Returns: An OperationResult object. When result.success is True, result.data contains a JSON string with the following fields:

Field	Type	Description
`width`	`int`	Screen width in pixels.
`height`	`int`	Screen height in pixels.
`dpiScalingFactor`	`float`	The display scale factor (DPI scaling). A value of `1.0` means 100% scaling (96 DPI).

Example

import json

result = session.computer.get_screen_size()
if result.success:
    screen_data = json.loads(result.data)
    print(f"Screen width: {screen_data['width']}")
    print(f"Screen height: {screen_data['height']}")
    print(f"DPI scaling factor: {screen_data['dpiScalingFactor']}")
# Output: Screen width: 1024
# Output: Screen height: 768
# Output: DPI scaling factor: 1.0

Troubleshooting

"Tool not found" error

Symptom: You receive a "Tool not found" error when calling a Computer Use method.

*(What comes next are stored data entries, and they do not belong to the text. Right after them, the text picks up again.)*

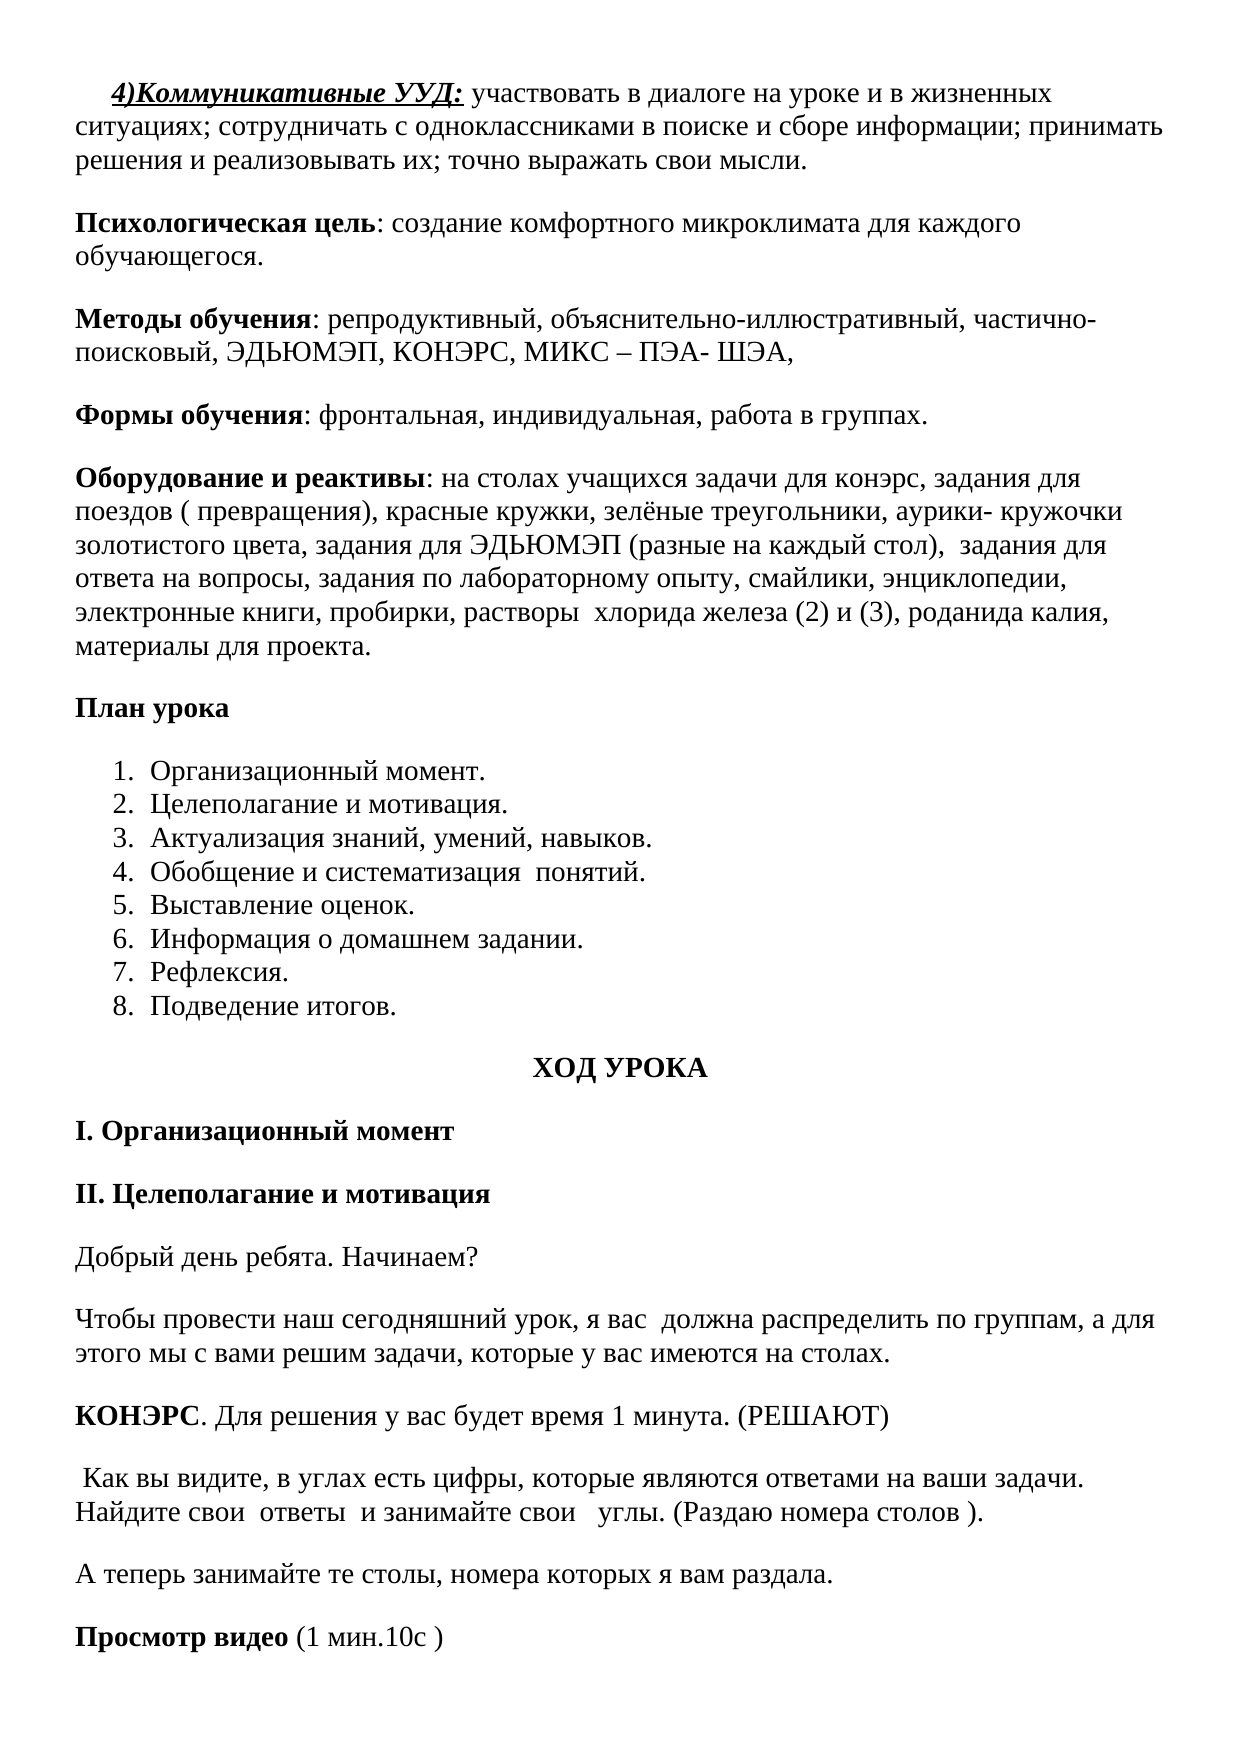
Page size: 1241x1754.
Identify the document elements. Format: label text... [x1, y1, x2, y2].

text КОНЭРС. Для решения у вас будет время 1 минута. (РЕШАЮТ) [75, 1398, 1165, 1431]
list Актуализация знаний, умений, навыков. [112, 820, 1165, 854]
text 4)Коммуникативные УУД: участвовать в диалоге на уроке и в жизненных ситуациях; сотрудничать с одноклассниками в поиске и сборе информации; принимать решения и реализовывать их; точно выражать свои мысли. [75, 75, 1165, 176]
text Психологическая цель: создание комфортного микроклимата для каждого обучающегося. [75, 205, 1165, 272]
list Выставление оценок. [112, 887, 1165, 921]
list Подведение итогов. [112, 988, 1165, 1021]
text Оборудование и реактивы: на столах учащихся задачи для конэрс, задания для поездов ( превращения), красные кружки, зелёные треугольники, аурики- кружочки золотистого цвета, задания для ЭДЬЮМЭП (разные на каждый стол), задания для ответа на вопросы, задания по лабораторному опыту, смайлики, энциклопедии, электронные книги, пробирки, растворы хлорида железа (2) и (3), роданида калия, материалы для проекта. [75, 460, 1165, 661]
text Методы обучения: репродуктивный, объяснительно-иллюстративный, частично-поисковый, ЭДЬЮМЭП, КОНЭРС, МИКС – ПЭА- ШЭА, [75, 301, 1165, 368]
text Как вы видите, в углах есть цифры, которые являются ответами на ваши задачи. Найдите свои ответы и занимайте свои углы. (Раздаю номера столов ). [75, 1460, 1165, 1527]
list Целеполагание и мотивация. [112, 787, 1165, 820]
text А теперь занимайте те столы, номера которых я вам раздала. [75, 1557, 1165, 1590]
list Информация о домашнем задании. [112, 921, 1165, 954]
list Обобщение и систематизация понятий. [112, 854, 1165, 887]
text Добрый день ребята. Начинаем? [75, 1239, 1165, 1272]
text I. Организационный момент [75, 1113, 1165, 1147]
text План урока [75, 690, 1165, 724]
text II. Целеполагание и мотивация [75, 1176, 1165, 1209]
list Рефлексия. [112, 954, 1165, 988]
text Формы обучения: фронтальная, индивидуальная, работа в группах. [75, 397, 1165, 431]
text Чтобы провести наш сегодняшний урок, я вас должна распределить по группам, а для этого мы с вами решим задачи, которые у вас имеются на столах. [75, 1301, 1165, 1368]
list Организационный момент. [112, 753, 1165, 787]
text ХОД УРОКА [75, 1051, 1165, 1084]
text Просмотр видео (1 мин.10с ) [75, 1619, 1165, 1653]
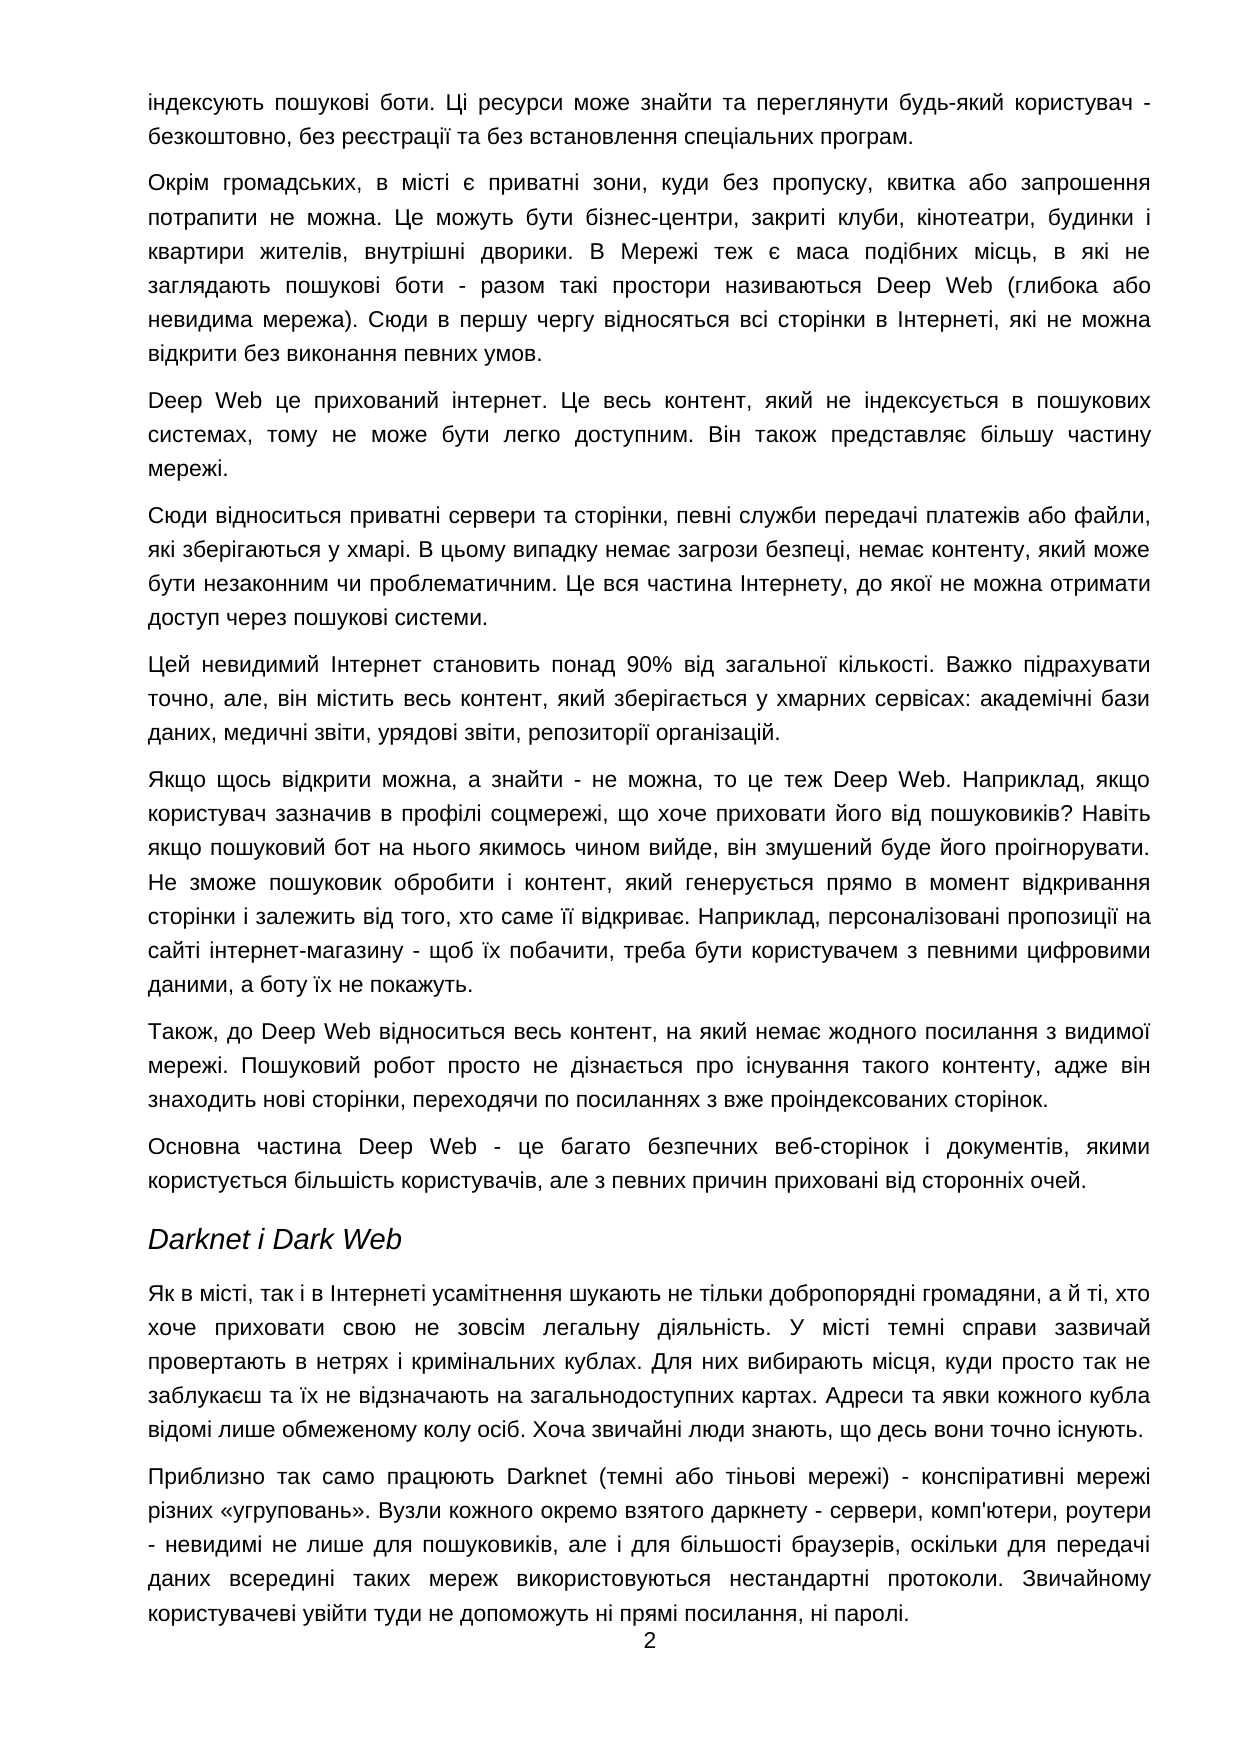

Cause: The session is not running on a supported cloud computer image.

Solution: When you create a session, make sure the image_id parameter is set to a valid value such as windows_latest or linux_latest.

# Correct - use a supported image ID
session_params = CreateSessionParams(image_id="windows_latest")

Screenshot returns a URL, not image data

Symptom: result.data from screenshot() contains a URL string instead of raw image bytes.

Cause: This is the expected behavior. The screenshot() method stores the image in Object Storage Service (OSS) and returns a download URL.

Solution: Use the returned URL to download the image with an HTTP client or browser.

Held keys not released

Symptom: Subsequent keyboard operations behave unexpectedly after using press_keys(hold=True).

Cause: Keys held with press_keys(hold=True) remain active until explicitly released.

Solution: Always pair press_keys(hold=True) with a corresponding release_keys() call.

# Hold a key
session.computer.press_keys(keys=["Shift"], hold=True)

# Perform operations that need Shift held...

# Always release afterward
session.computer.release_keys(keys=["Shift"])

Coordinates out of bounds

Symptom: A mouse operation produces unexpected results or no visible effect.

Cause: The target coordinates may be outside the screen area. The SDK does not validate coordinate ranges on the client side — coordinates are sent directly to the cloud computer.

Solution: Call get_screen_size() first to determine the valid coordinate range, and make sure your x and y values fall within (0, 0) to (width, height).